NANOWRIMO IS COMING: Written in Stone

Of course, that title isn’t to insinuate that once you write something during November, you can never take it back. (Gods forbid, because I can’t imagine any of my stories staying there. Ugh.) But no, this is one of the other “rules” of NaNoWriMo that I’ve found people have the hardest time doing: not editing. Not going back and reading everything before you write again. Not fine-tuning every paragraph until it’s perfect, just the way you want it. Not writing three pages and then deciding you don’t like where it’s going and just deleting it all.

It’s not allowed. Inasmuch as anything is disallowed for NaNo, that’s one of them: do not delete your words. Some people go so far as to say that if you misspell something, you shouldn’t even delete that. Rumors of people disabling their delete key altogether. (I’m not quite that severe but…) So what does that mean for preparing?

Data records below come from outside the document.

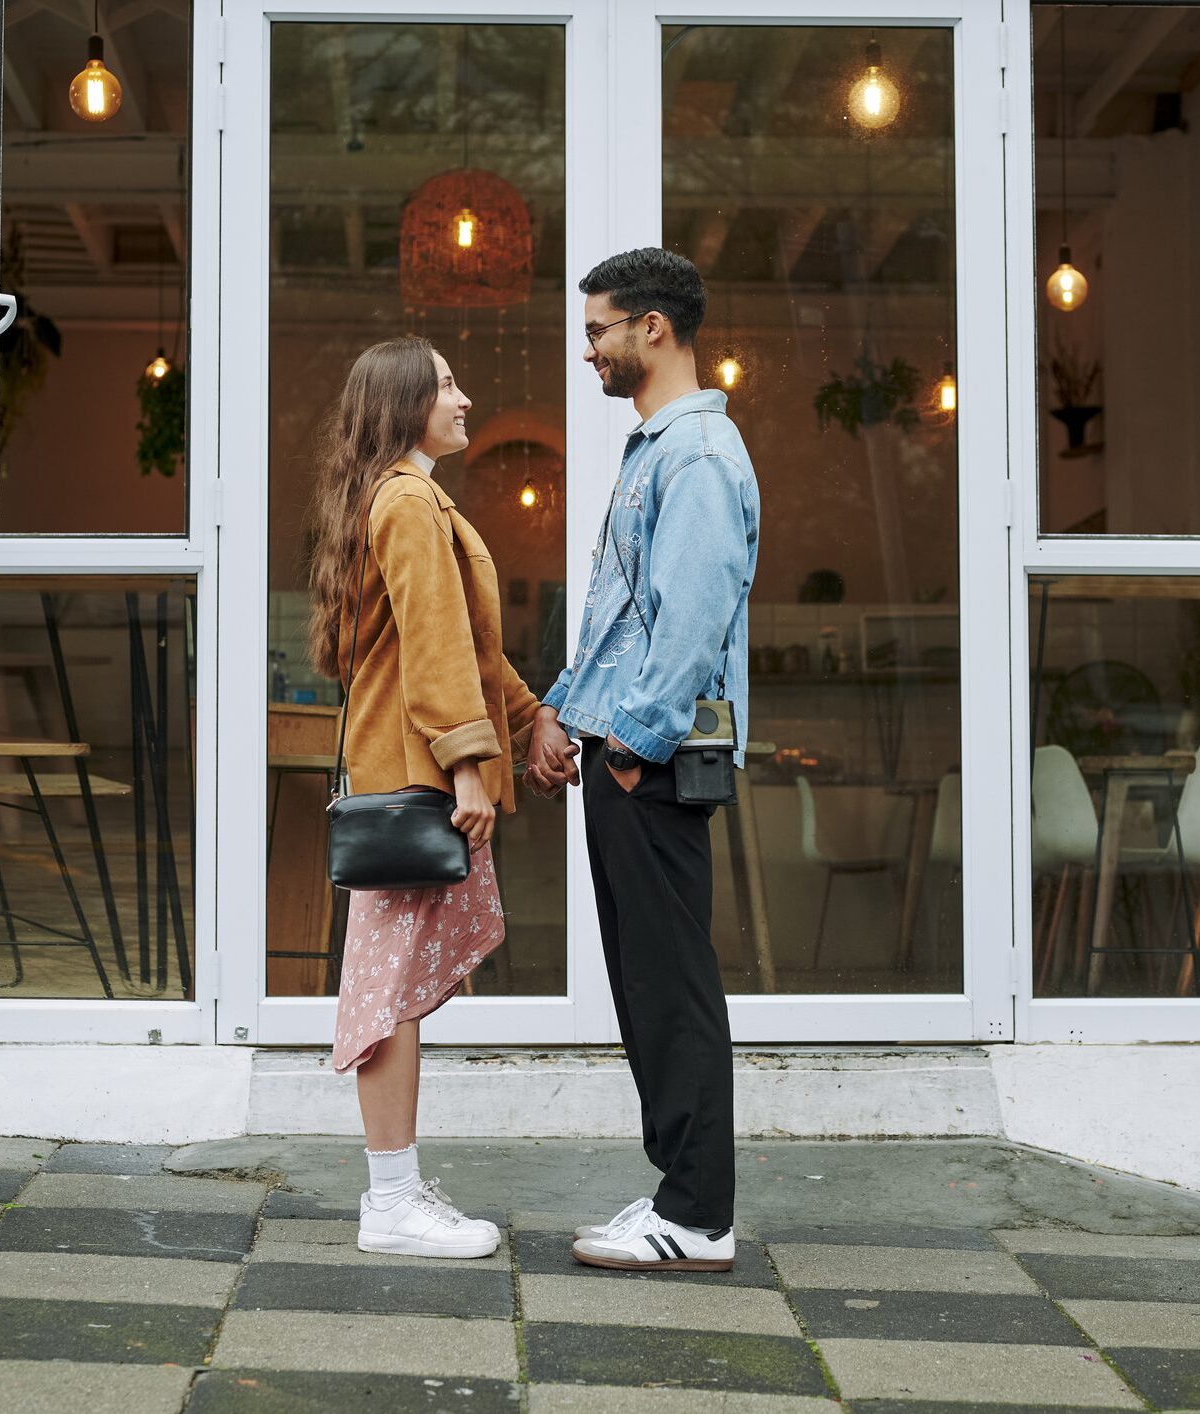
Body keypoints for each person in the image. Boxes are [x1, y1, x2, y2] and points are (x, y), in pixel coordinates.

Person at [526, 248, 760, 1273]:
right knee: (647, 981)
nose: (589, 350)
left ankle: (699, 1214)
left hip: (651, 761)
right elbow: (624, 618)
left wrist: (630, 742)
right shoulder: (656, 448)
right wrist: (562, 712)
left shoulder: (698, 455)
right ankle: (678, 1193)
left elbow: (692, 619)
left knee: (672, 987)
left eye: (599, 331)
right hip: (628, 750)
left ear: (653, 328)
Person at [306, 335, 541, 1259]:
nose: (466, 398)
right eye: (447, 384)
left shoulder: (409, 496)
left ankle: (396, 1188)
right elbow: (441, 655)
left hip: (407, 768)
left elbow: (467, 648)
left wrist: (531, 719)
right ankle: (391, 1201)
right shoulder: (406, 500)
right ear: (406, 402)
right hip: (413, 779)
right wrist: (473, 764)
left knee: (391, 991)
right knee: (386, 996)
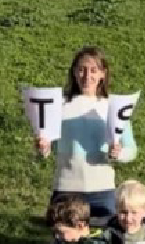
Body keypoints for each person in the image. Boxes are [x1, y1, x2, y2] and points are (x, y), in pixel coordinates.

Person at [38, 47, 136, 220]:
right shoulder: (59, 105)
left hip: (103, 191)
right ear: (74, 72)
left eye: (93, 70)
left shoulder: (113, 107)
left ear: (102, 74)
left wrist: (119, 153)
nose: (87, 76)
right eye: (81, 69)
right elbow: (47, 148)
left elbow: (131, 149)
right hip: (66, 189)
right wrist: (42, 147)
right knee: (65, 242)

Well…sometimes you need to get yourself ready for that kind of thing. And that means having a way to battle the Editor when it comes.

The Editor is something that my father and I concocted (sort of; I mean I know we didn’t invent the concept) over the course of who knows how much of my life. When he described it to me, I knew I’d had the same demon lurking over my shoulder, and just didn’t have a name for it.

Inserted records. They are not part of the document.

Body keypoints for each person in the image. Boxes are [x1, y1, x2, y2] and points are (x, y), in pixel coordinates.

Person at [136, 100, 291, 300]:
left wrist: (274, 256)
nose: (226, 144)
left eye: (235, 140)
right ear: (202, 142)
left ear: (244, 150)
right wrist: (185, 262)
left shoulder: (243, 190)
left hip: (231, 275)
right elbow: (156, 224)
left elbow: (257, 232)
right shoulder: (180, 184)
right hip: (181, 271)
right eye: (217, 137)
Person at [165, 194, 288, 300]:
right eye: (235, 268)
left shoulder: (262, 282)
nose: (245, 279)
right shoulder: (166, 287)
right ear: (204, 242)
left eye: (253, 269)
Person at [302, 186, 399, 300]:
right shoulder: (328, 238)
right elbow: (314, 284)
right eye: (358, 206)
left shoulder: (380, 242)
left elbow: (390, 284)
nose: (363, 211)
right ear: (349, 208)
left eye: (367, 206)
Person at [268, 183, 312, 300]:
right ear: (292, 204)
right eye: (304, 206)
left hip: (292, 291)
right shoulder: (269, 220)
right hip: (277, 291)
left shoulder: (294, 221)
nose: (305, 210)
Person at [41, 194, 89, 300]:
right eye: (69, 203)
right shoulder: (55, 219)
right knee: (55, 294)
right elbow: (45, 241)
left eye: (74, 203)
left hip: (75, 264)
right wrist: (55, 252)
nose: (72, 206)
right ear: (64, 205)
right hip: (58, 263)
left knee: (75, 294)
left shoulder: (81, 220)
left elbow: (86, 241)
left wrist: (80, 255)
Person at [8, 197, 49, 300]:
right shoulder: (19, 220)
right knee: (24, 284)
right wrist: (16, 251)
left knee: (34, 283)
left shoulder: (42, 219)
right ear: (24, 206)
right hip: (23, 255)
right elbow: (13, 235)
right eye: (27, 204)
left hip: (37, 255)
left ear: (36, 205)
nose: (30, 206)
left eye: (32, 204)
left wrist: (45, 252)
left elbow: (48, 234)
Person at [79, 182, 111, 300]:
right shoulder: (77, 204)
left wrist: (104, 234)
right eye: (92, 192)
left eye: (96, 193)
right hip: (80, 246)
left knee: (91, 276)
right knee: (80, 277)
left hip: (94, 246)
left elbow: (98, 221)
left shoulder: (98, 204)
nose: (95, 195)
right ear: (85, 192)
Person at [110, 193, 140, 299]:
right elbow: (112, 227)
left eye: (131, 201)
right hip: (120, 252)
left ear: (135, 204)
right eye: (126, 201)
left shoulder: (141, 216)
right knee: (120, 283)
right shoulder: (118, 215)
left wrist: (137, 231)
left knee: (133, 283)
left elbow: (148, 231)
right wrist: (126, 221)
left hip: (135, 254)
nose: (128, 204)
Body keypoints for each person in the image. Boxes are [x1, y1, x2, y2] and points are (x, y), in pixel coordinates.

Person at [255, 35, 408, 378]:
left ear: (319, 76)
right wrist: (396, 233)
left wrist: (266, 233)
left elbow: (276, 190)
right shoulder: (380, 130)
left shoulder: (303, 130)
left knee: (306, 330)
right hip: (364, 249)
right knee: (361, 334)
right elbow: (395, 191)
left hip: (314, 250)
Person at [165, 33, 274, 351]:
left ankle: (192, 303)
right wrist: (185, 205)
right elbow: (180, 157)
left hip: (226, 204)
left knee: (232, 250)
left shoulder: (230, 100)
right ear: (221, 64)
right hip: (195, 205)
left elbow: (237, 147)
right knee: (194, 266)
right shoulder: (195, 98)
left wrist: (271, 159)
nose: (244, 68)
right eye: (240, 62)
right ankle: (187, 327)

The Editor is the voice in the back of your mind, telling you that what you’re doing is worthless, and will never amount to anything. It’s the voice telling you to delete the words, to rework the chapter, to scrap the book. It’s never going to be happy with anything you sacrifice to it. The Editor laughs at your misery and feeds on your pain. He does not want to see you get to 50,000 words. He knows that all of those words will be trash, and a first draft is barely worth the light of day, and will gleefully point out each and every mistake you make.

You need to lock the Editor away in a cage for the month of November. (Chris Baty, in No Plot? No Problem! actually offers to house our Inner Editors at the fully licensed, board-certified No Plot? No Problem! Inner Editor Kennel. He’s sure they’ll be very happy there.)

However you want to do it, that’s what needs to happen. Because the Editor is useful, once you have a product for him to tear into. That’s how we get finished drafts–by letting the Editor tear them apart and show us all the places it needs to be rebuilt. Over and over and over again. And that’s important.

But not now. Not in November.

In November, you take your iron cage, laced with rowan and hawthorn and garlic and silver and gold and anything else that can hurt something–anything–and you throw him in there and you lock the door. And you hide that key, somewhere high and safe, until December first. And during those blissful thirty days of November…you create.

Are the words you write going to be trash? Probably. I’ve gone back and looked at first draft NaNo novels and cringed so hard I fell out of my chair. First drafts are supposed to be trash. They should be messy and full of holes. As Chris puts it in NP?NP!: “They were stiff and awkward creatures, riddled with enormous plot holes, their loose ends flopping lewdly. But they were beautiful in their own ungainly way. And absolutely breathtaking in their potential.”

There’s no way to get to that lewdly flopping draft (I love that terminology, I’m sorry!) draft without locking away the Inner Editor. He can nitpick all he wants eleven months out of the year. In November, the Creator reigns supreme. In November, all the plot holes can come out to play and create vortexes of logic so deep we don’t know how to work them out. We don’t need to; not yet. These are the days where we get the words on the page because if we don’t let them out, we risk losing them.

And your words are important. Your stories are important. You are important, and you can’t let the Editor tell you otherwise.

It’s a hell of a month, but it’s worth it, each and every time. Lock the Editor away. Take out your pen, your keyboard, your sword. Let’s go vanquish some words. Only a little more than a week now, Wrimos. Are you ready?